Despite the positive goals of this policy, many simply despise when governments set limitations or try to alter individuals’ choices. Ironically there have been many corporate efforts to shift culture and behavior, which alter choice in essentially the same ways. Demand for new products is stoked through consumer research and advertisements and over time these products become essentials for the American life. Plastic bags, disposable plates and utensils, and bottled water are each examples of widely used products, which Americans did perfectly fine without fifty years ago. As they have been normalized into American culture we now spend more on products and also must deal with the plastic waste of utensils, bags and bottles while corporations profit from the inefficiencies they have established as normal practices.
Efforts like Bloomberg’s ban are a step towards transforming culture in a healthier direction. Despite facing strong opposition from big soda and other companies catering to an obese nation, the anti-obesity movement is gaining momentum. CSPI executive director Michael F. Jacobson speaks to this progress, “Not only are people drinking less soda, but there is more support for public policies that nudge people in the right direction, and that make the healthy choice the default choice.”

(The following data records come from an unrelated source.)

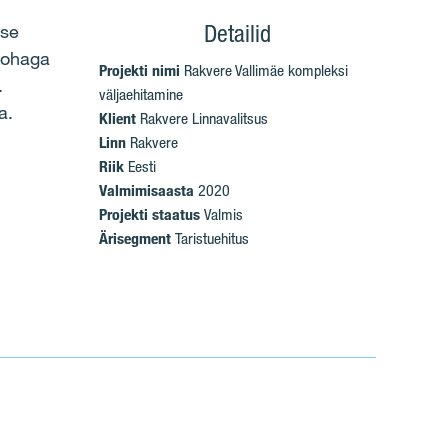
Detailid
ise
kohaga
Projekti nimi
Rakvere Vallimäe kompleksi
.
väljaehitamine
a.
Klient
Rakvere Linnavalitsus
Linn
Rakvere
Riik
Eesti
Valmimisaasta
2020
Projekti staatus
Valmis
Ärisegment
Taristuehitus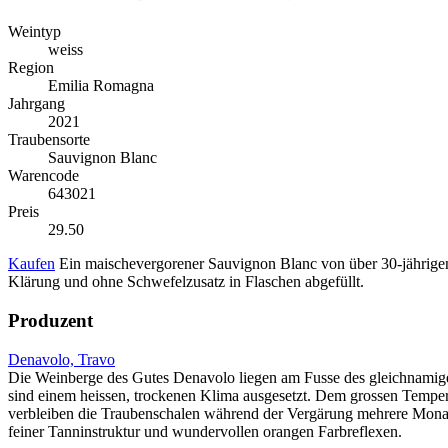
Weintyp
weiss
Region
Emilia Romagna
Jahrgang
2021
Traubensorte
Sauvignon Blanc
Warencode
643021
Preis
29.50
Kaufen
Ein maischevergorener Sauvignon Blanc von über 30-jährigen 
Klärung und ohne Schwefelzusatz in Flaschen abgefüllt.
Produzent
Denavolo, Travo
Die Weinberge des Gutes Denavolo liegen am Fusse des gleichnamige
sind einem heissen, trockenen Klima ausgesetzt. Dem grossen Tempe
verbleiben die Traubenschalen während der Vergärung mehrere Monat
feiner Tanninstruktur und wundervollen orangen Farbreflexen.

Michele Simon, author of the website, appetiteforprofit.com reveals big soda’s current dilemma: “The public health crisis [the soda industry’s] products have helped create means that industry cannot keep enjoying the same unfettered regulatory environment.” Yet, that doesn’t mean the industry has given up the fight. In fact, it is spending millions to sway consumers into blocking NYC’s cap on soda sizes— and using the very language of choice to make their case. Radio ads and street petitioners urge New Yorkers to join the coalition of New Yorkers for Beverage Choices, a recently mobilized grassroots group against the ban. Recognizing that this is a precedent they don’t want set, the beverage industry is “prepared to utilize whatever resources are necessary,” to stop the ban from passing. Ultimately, the decision comes down to a group of health professionals on the New York City Health Board, and until they make their decision in September the soda industry will likely intensify their efforts.